> _WHAT TO WORK ON_
1. In the pull request description, what CPU usage per block does subsystem-bench report for systematic recovery?
2. Reproduce word for word the part of the pull request description that begins at the words "- Introduces a" and stops after the words "will be preserved.".

> _SOURCE PASSAGE_
- - - - - - -
Add availability-recovery from systematic chunks (paritytech#1644)

**Don't look at the commit history, it's confusing, as this branch is
based on another branch that was merged**

Fixes paritytech#598 
Also implements [RFC
paritytech#47](polkadot-fellows/RFCs#47)

## Description

- Availability-recovery now first attempts to request the systematic
chunks for large POVs (which are the first ~n/3 chunks, which can
recover the full data without doing the costly reed-solomon decoding
process). This has a fallback of recovering from all chunks, if for some
reason the process fails. Additionally, backers are also used as a
backup for requesting the systematic chunks if the assigned validator is
not offering the chunk (each backer is only used for one systematic
chunk, to not overload them).
- Quite obviously, recovering from systematic chunks is much faster than
recovering from regular chunks (4000% faster as measured on my apple M2
Pro).
- Introduces a `ValidatorIndex` -> `ChunkIndex` mapping which is
different for every core, in order to avoid only querying the first n/3
validators over and over again in the same session. The mapping is the
one described in RFC 47.
- The mapping is feature-gated by the [NodeFeatures runtime
API](paritytech#2177) so that it
can only be enabled via a governance call once a sufficient majority of
validators have upgraded their client. If the feature is not enabled,
the mapping will be the identity mapping and backwards-compatibility
will be preserved.
- Adds a new chunk request protocol version (v2), which adds the
ChunkIndex to the response. This may or may not be checked against the
expected chunk index. For av-distribution and systematic recovery, this
will be checked, but for regular recovery, no. This is backwards
compatible. First, a v2 request is attempted. If that fails during
protocol negotiation, v1 is used.
- Systematic recovery is only attempted during approval-voting, where we
have easy access to the core_index. For disputes and collator
pov_recovery, regular chunk requests are used, just as before.

## Performance results

Some results from subsystem-bench:

with regular chunk recovery: CPU usage per block 39.82s
with recovery from backers: CPU usage per block 16.03s
with systematic recovery: CPU usage per block 19.07s

End-to-end results here:
paritytech#598 (comment)

#### TODO:

- [x] [RFC paritytech#47](polkadot-fellows/RFCs#47)
- [x] merge paritytech#2177 and
rebase on top of those changes
- [x] merge paritytech#2771 and
rebase
- [x] add tests
- [x] preliminary performance measure on Versi: see
paritytech#598 (comment)
- - - - - - -
> _Multi-view scene photographs_
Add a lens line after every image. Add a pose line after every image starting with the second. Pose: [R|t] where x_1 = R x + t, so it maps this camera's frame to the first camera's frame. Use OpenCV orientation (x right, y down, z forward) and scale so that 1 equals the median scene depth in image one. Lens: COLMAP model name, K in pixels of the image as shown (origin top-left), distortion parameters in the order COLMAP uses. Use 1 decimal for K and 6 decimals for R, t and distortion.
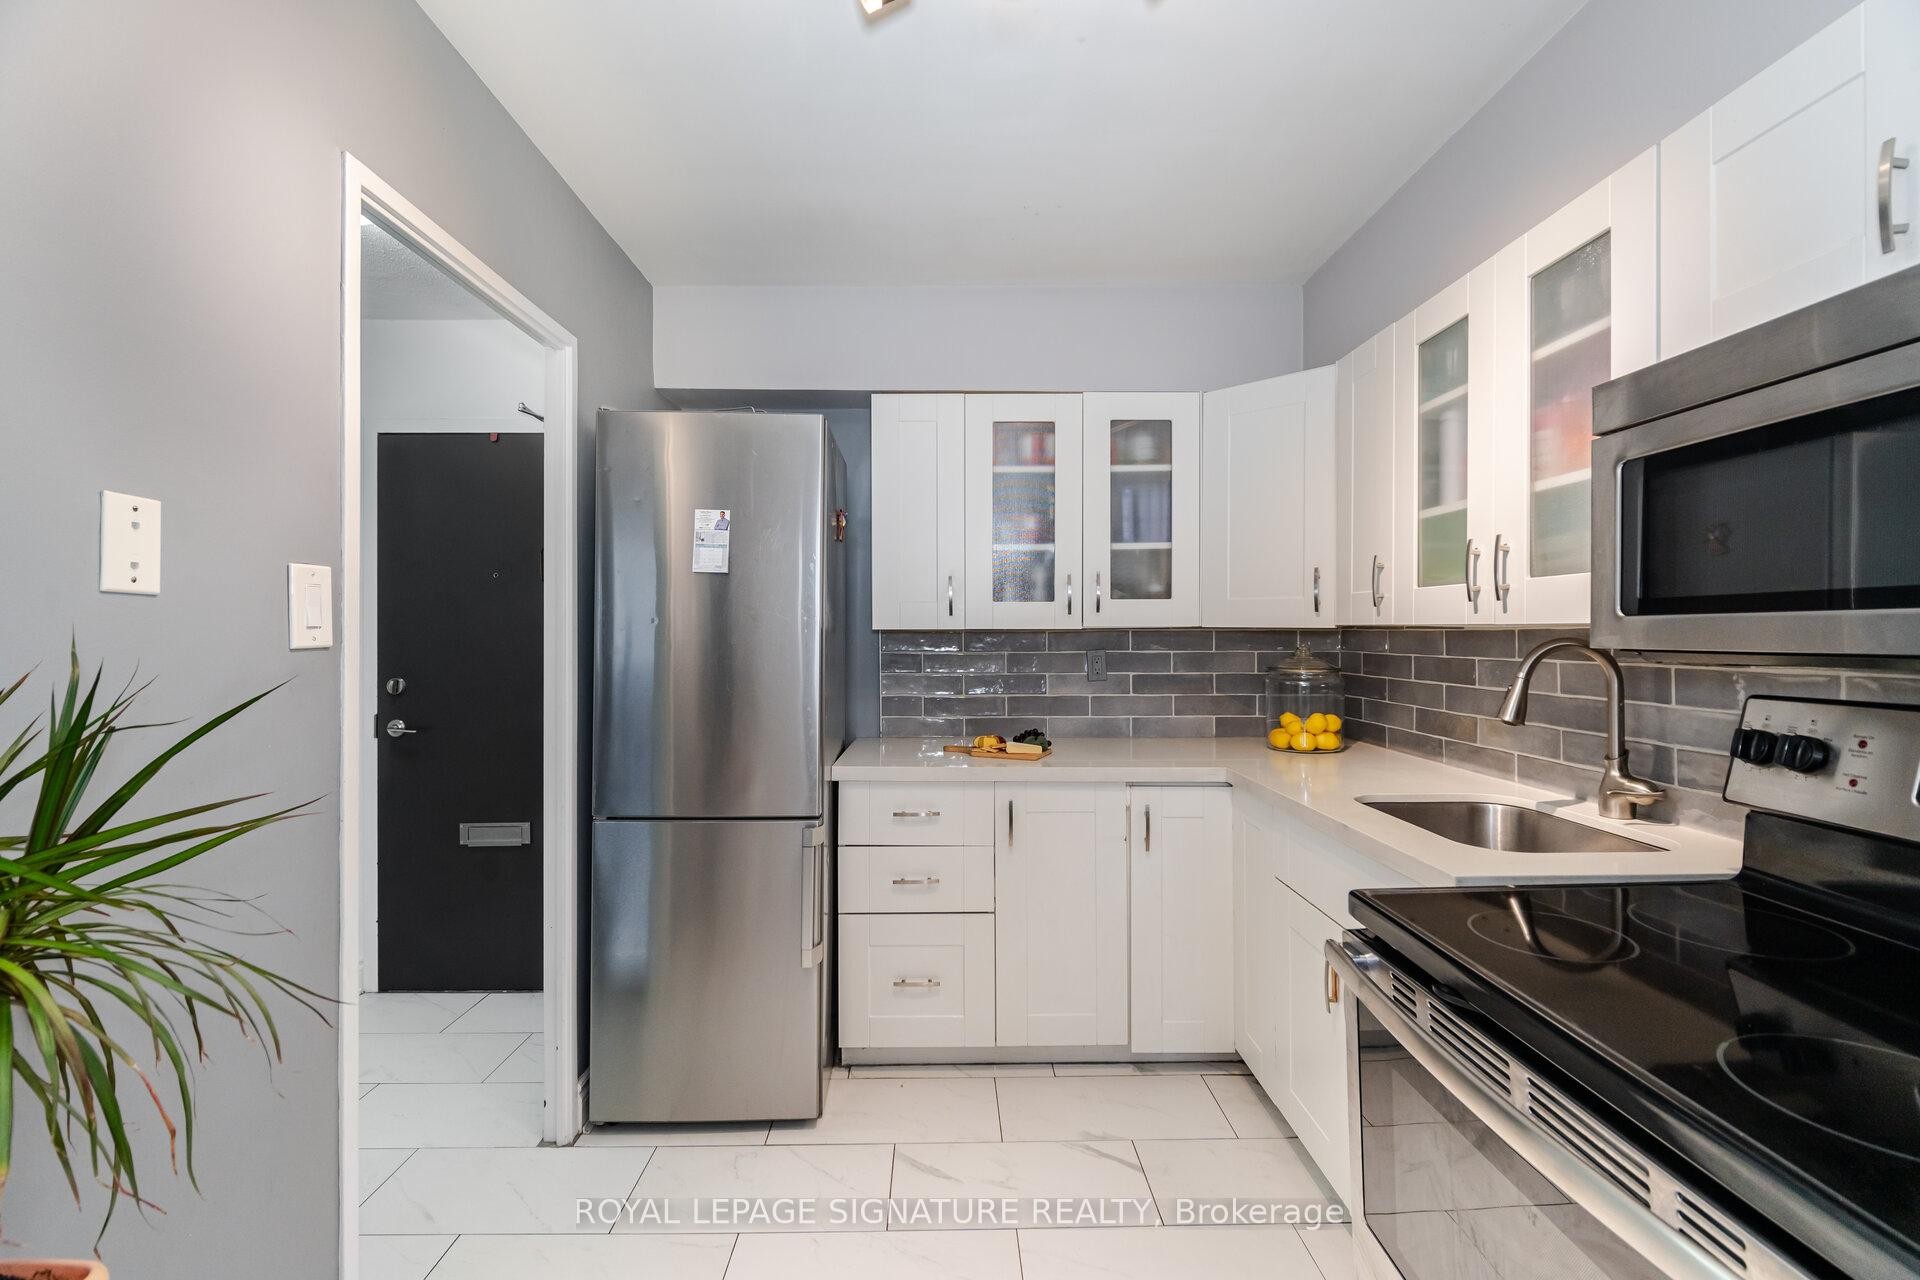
lens RADIAL K [[816.6, 0, 945.9], [0, 816.6, 630.7], [0, 0, 1]] dist [0.004045, -0.005212]
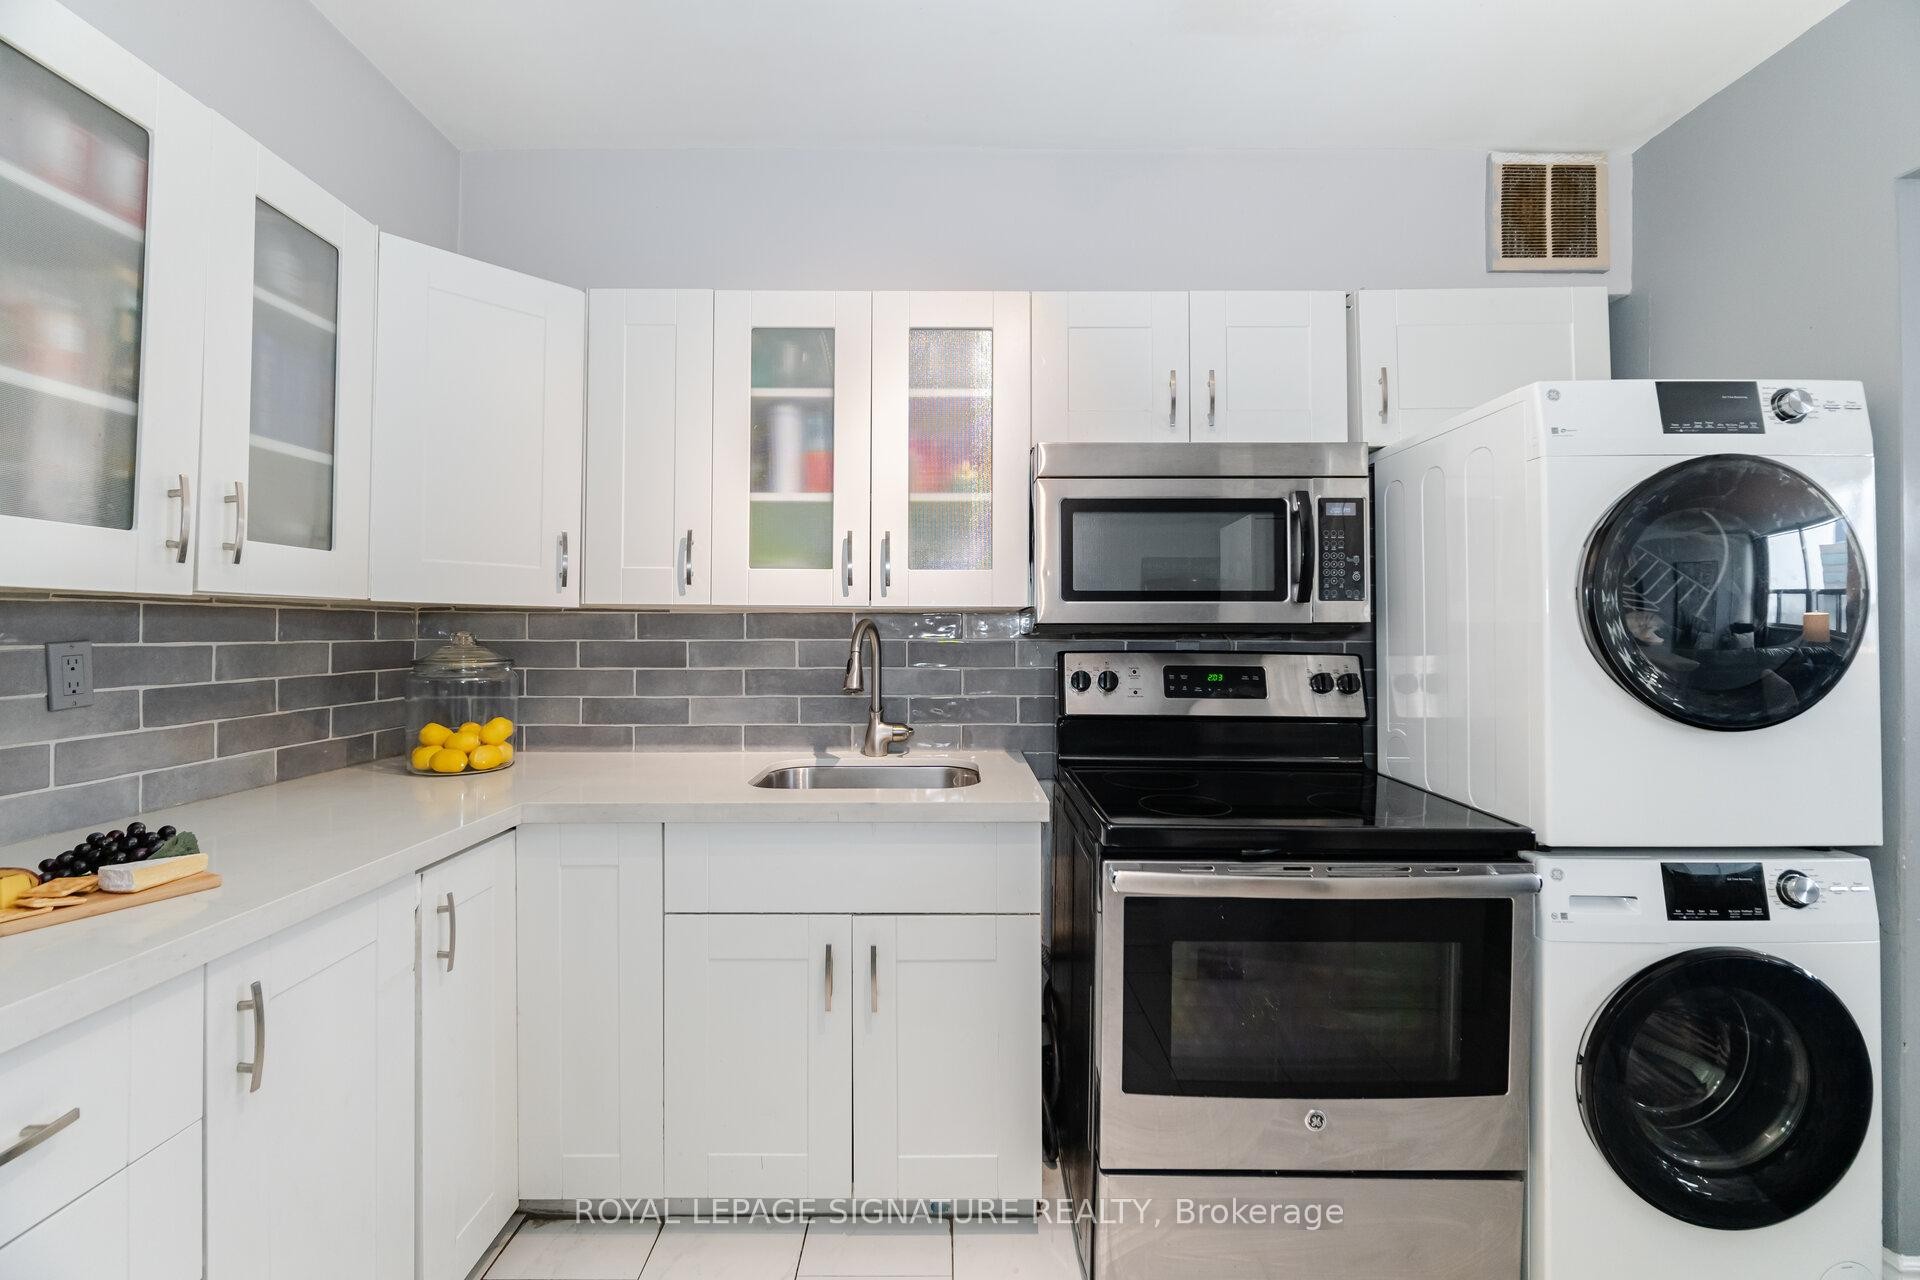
lens RADIAL K [[816.6, 0, 945.9], [0, 816.6, 630.7], [0, 0, 1]] dist [0.004045, -0.005212]
pose [[0.000988, 0.000326, 0.999999, -0.351294], [-0.004833, 0.999988, -0.000322, 0.018543], [-0.999988, -0.004833, 0.000990, 0.630383]]
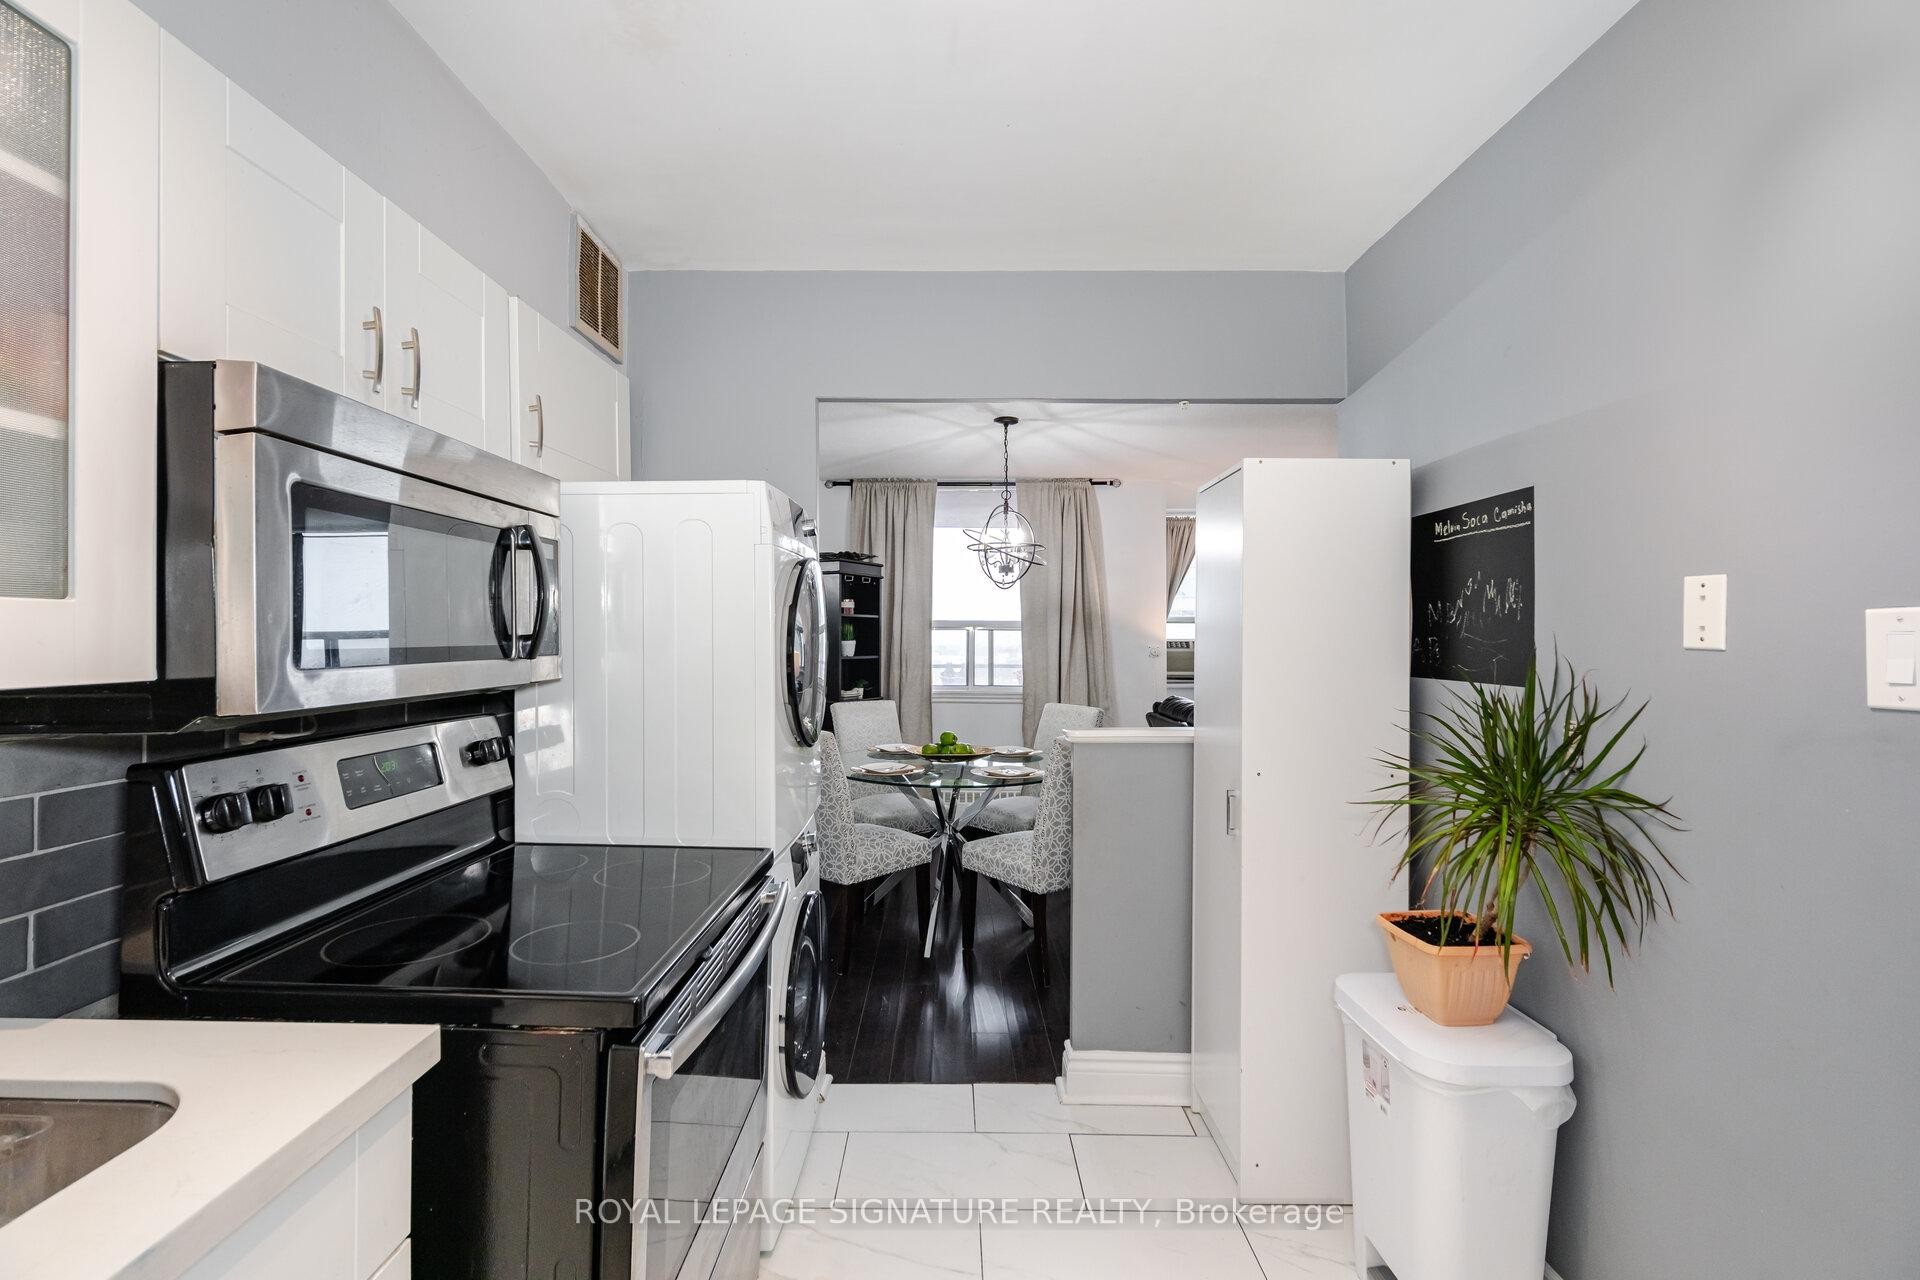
lens RADIAL K [[816.6, 0, 945.9], [0, 816.6, 630.7], [0, 0, 1]] dist [0.004045, -0.005212]
pose [[-0.999898, 0.000560, 0.014261, 0.084289], [0.000499, 0.999991, -0.004226, -0.028139], [-0.014263, -0.004219, -0.999889, 0.928178]]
- - - - - - -
> _SOLUTION SET_
1. 19.07s per block.

2.
- Introduces a `ValidatorIndex` -> `ChunkIndex` mapping which is
different for every core, in order to avoid only querying the first n/3
validators over and over again in the same session. The mapping is the
one described in RFC 47.
- The mapping is feature-gated by the [NodeFeatures runtime
API](paritytech#2177) so that it
can only be enabled via a governance call once a sufficient majority of
validators have upgraded their client. If the feature is not enabled,
the mapping will be the identity mapping and backwards-compatibility
will be preserved.